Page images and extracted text
----

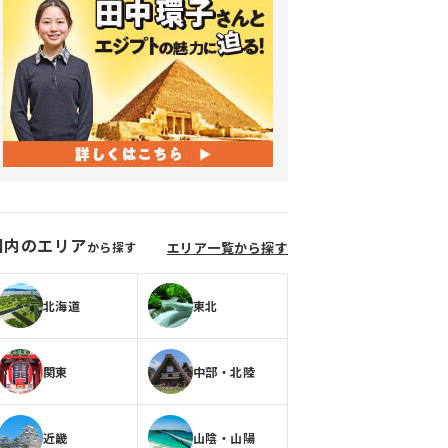
国内のエリア
から探す
エリア一覧から探す
北海道
東北
関東
中部・北陸
近畿
山陰・山陽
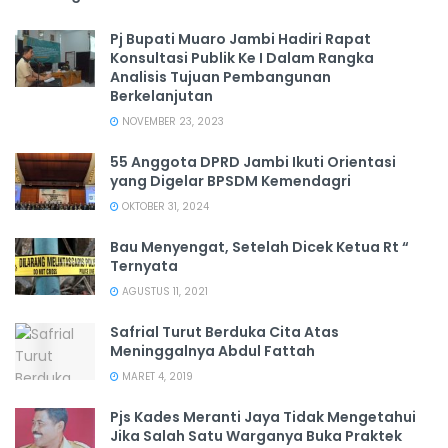
Pj Bupati Muaro Jambi Hadiri Rapat
Konsultasi Publik Ke I Dalam Rangka
Analisis Tujuan Pembangunan
Berkelanjutan
NOVEMBER 23, 2023
55 Anggota DPRD Jambi Ikuti Orientasi
yang Digelar BPSDM Kemendagri
OKTOBER 31, 2024
Bau Menyengat, Setelah Dicek Ketua Rt “
Ternyata
AGUSTUS 11, 2021
Safrial Turut Berduka Cita Atas
Meninggalnya Abdul Fattah
MARET 4, 2019
Pjs Kades Meranti Jaya Tidak Mengetahui
Jika Salah Satu Warganya Buka Praktek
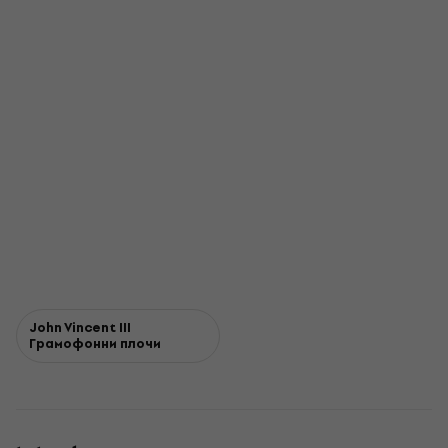
John Vincent III
Грамофонни плочи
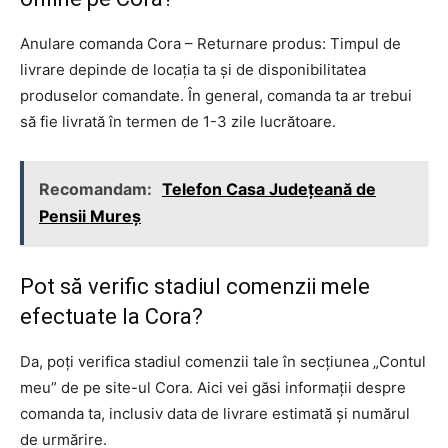
Anulare comanda Cora – Returnare produs: Timpul de
livrare depinde de locația ta și de disponibilitatea
produselor comandate. În general, comanda ta ar trebui
să fie livrată în termen de 1-3 zile lucrătoare.
Recomandam:
Telefon Casa Județeană de
Pensii Mureș
Pot să verific stadiul comenzii mele
efectuate la Cora?
Da, poți verifica stadiul comenzii tale în secțiunea „Contul
meu” de pe site-ul Cora. Aici vei găsi informații despre
comanda ta, inclusiv data de livrare estimată și numărul
de urmărire.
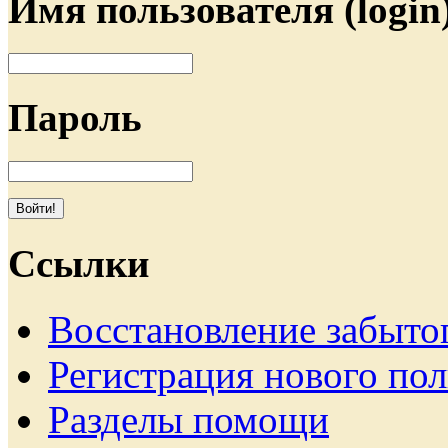
Имя пользователя (login
Пароль
Ссылки
Восстановление забыто
Регистрация нового пол
Разделы помощи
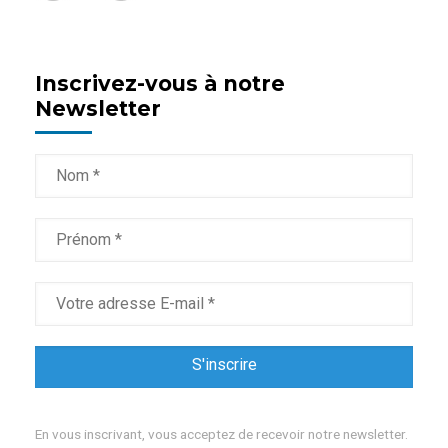
Inscrivez-vous à notre
Newsletter
En vous inscrivant, vous acceptez de recevoir notre newsletter.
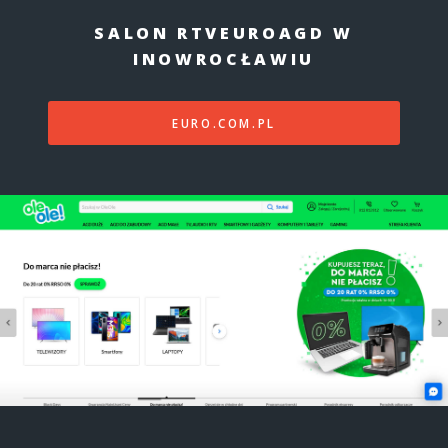
SALON RTVEUROAGD W
INOWROCŁAWIU
EURO.COM.PL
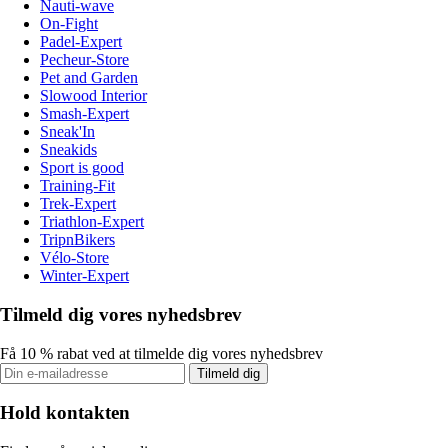
Nauti-wave
On-Fight
Padel-Expert
Pecheur-Store
Pet and Garden
Slowood Interior
Smash-Expert
Sneak'In
Sneakids
Sport is good
Training-Fit
Trek-Expert
Triathlon-Expert
TripnBikers
Vélo-Store
Winter-Expert
Tilmeld dig vores nyhedsbrev
Få 10 % rabat ved at tilmelde dig vores nyhedsbrev
Tilmeld dig
Hold kontakten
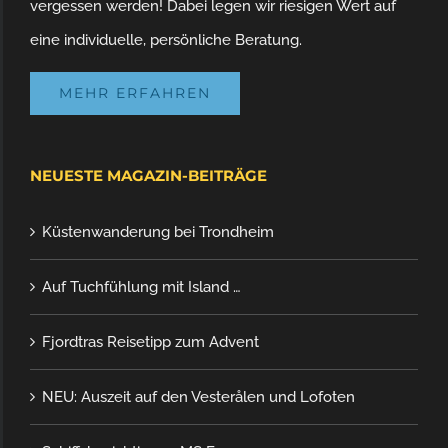
vergessen werden! Dabei legen wir riesigen Wert auf
eine individuelle, persönliche Beratung.
MEHR ERFAHREN
NEUESTE MAGAZIN-BEITRÄGE
Küstenwanderung bei Trondheim
Auf Tuchfühlung mit Island …
Fjordtras Reisetipp zum Advent
NEU: Auszeit auf den Vesterålen und Lofoten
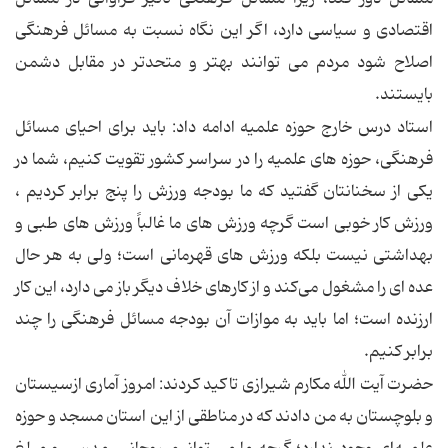
اقتصادی و سیاسی دارد، اگر این نگاه نسبت به مسائل فرهنگی
اصلاح شود مردم می توانند بهتر و متحدتر در مقابل دشمن
بایستند.
استاد درس خارج حوزه علمیه ادامه داد: باید برای احیای مسائل
فرهنگی، حوزه های علمیه را در سراسر کشور تقویت کنیم، شما در
یکی از سخنانتان گفتید که ما بودجه ورزش را پنج برابر کردیم ،
ورزش کار خوبی است گرچه ورزش های ما غالباً ورزش های طبی و
بهداشتی نیست بلکه ورزش های قهرمانی است؛ ولی به هر حال
عده ای را مشغول می‌کند و از کارهای خلاف دیگر باز می دارد، این کار
ارزنده است؛ اما باید به موازات آن بودجه مسائل فرهنگی را چند
برابر کنیم.
حضرت آیت الله مکارم شیرازی تاکید کردند: امروز آماری ازسیستان
و بلوچستان به من دادند که در مناطقی از این استان مسجد و حوزه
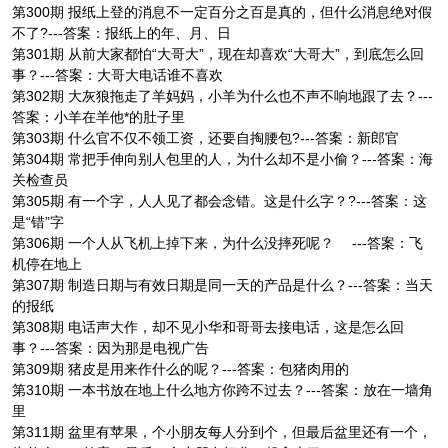
第300期 报纸上登的消息不一定百分之百是真的，但什么消息绝对假
不了?---答案：报纸上的年、月、日
第301期 从前大家都怕“大哥大”，现在却喜欢“大哥大”，到底怎么回
事？---答案：大哥大电话谁不喜欢
第302期 大灰狼拖走了羊妈妈，小羊为什么也不声不响地跟了去？---
答案：小羊在羊他*的肚子里
第303期 什么官不仅不领工资，还要自掏腰包?---答案：新郎官
第304期 常把手伸向别人包里的人，为什么却不是小偷？---答案：海
关检查员
第305期 有一个字，人人见了都会念错。这是什么字？?---答案：这
是“错”字
第306期 一个人从飞机上掉下来，为什么没摔死呢？ ---答案：飞
机停在地上
第307期 制造日期与有效日期是同一天的产品是什么？---答案：当天
的报纸
第308期 电话声大作，却不见小华和哥哥去接电话，这是怎么回
事？---答案：因为那是电视广告
第309期 猪皮是用来作什么的呢？---答案：包猪肉用的
第310期 一本书放在地上什么地方你跨不过去？---答案：放在一墙角
里
第311期 盆里有苹果，个小朋友每人分到个，但最后盆里还有一个，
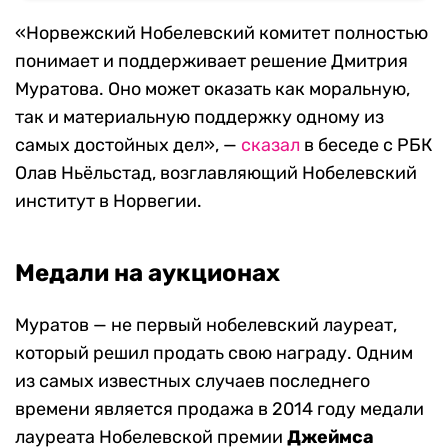
«Норвежский Нобелевский комитет полностью
понимает и поддерживает решение Дмитрия
Муратова. Оно может оказать как моральную,
так и материальную поддержку одному из
самых достойных дел»,
—
сказал
в беседе с
РБК
Олав Ньёльстад, возглавляющий Нобелевский
институт в Норвегии.
Медали на аукционах
Муратов — не первый нобелевский лауреат,
который решил продать свою награду. Одним
из самых известных случаев последнего
времени является продажа в 2014 году медали
лауреата Нобелевской премии
Джеймса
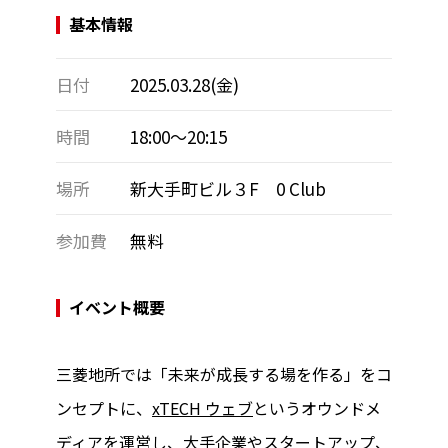
基本情報
日付
2025.03.28(金)
時間
18:00～20:15
場所
新大手町ビル３F 0 Club
参加費
無料
イベント概要
三菱地所では「未来が成長する場を作る」をコ
ンセプトに、
xTECH ウェブ
というオウンドメ
ディアを運営し、大手企業やスタートアップ、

----

*INSTRUCTION:* Please duplicate every line from the line with "Inscrivez-vous à notre" to the line with "Hold kontakten", including both, with no changes, and leave the pictures out of your answer.

*WRITTEN ANSWER:*
Inscrivez-vous à notre
Newsletter
En vous inscrivant, vous acceptez de recevoir notre newsletter.
SALON RTVEUROAGD W
INOWROCŁAWIU
EURO.COM.PL
Nauti-wave
On-Fight
Padel-Expert
Pecheur-Store
Pet and Garden
Slowood Interior
Smash-Expert
Sneak'In
Sneakids
Sport is good
Training-Fit
Trek-Expert
Triathlon-Expert
TripnBikers
Vélo-Store
Winter-Expert
Tilmeld dig vores nyhedsbrev
Få 10 % rabat ved at tilmelde dig vores nyhedsbrev
Tilmeld dig
Hold kontakten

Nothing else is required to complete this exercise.